# OPV regulation on Lelit Grace: does it matter?



## gussgoose55 (2 mo ago)

Hello everybody,

I was considering the purchase of a Lelit Grace (that would be my first Espresso machine). Reading on the net about the machine, I've found several individuals who regulated the OPV with a procedure that requires a bit of disassembling in order to gain access to a screw that has to be turned to bring the OPV pressure from a stock 12 bar to around 9 bar.
There are several turorials around youtube, but if I decided to pull the trigger on the Grace I wanted to have this adjustment made by an authorized Lelit center.
I checked Lelit official site for a list of shops and called the one closest to me, explaining what I wanted to do (specifying I'd pay for the regulation). They said they could do it, but they were also skeptical about the benefit of the operation. I called another authorized shop with the same question and got the same answer.

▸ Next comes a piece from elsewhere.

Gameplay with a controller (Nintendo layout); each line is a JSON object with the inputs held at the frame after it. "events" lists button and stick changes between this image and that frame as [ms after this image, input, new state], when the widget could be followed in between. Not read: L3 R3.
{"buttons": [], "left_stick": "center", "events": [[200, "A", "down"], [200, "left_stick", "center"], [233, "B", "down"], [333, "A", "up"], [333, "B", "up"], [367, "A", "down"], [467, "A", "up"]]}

What's your take over this matter?


----------



## cheungjason3006 (2 mo ago)

I have this machine and did the mod myself to 9 bar. It’s definitely worth doing and not actually that hard to do, just followed the YouTube tutorial.
This was my first espresso machine and great to learn on for single shots, just struggles when you want to do back to back drinks. Currently looking at upgrading to a heat exchanger!
Good luck


----------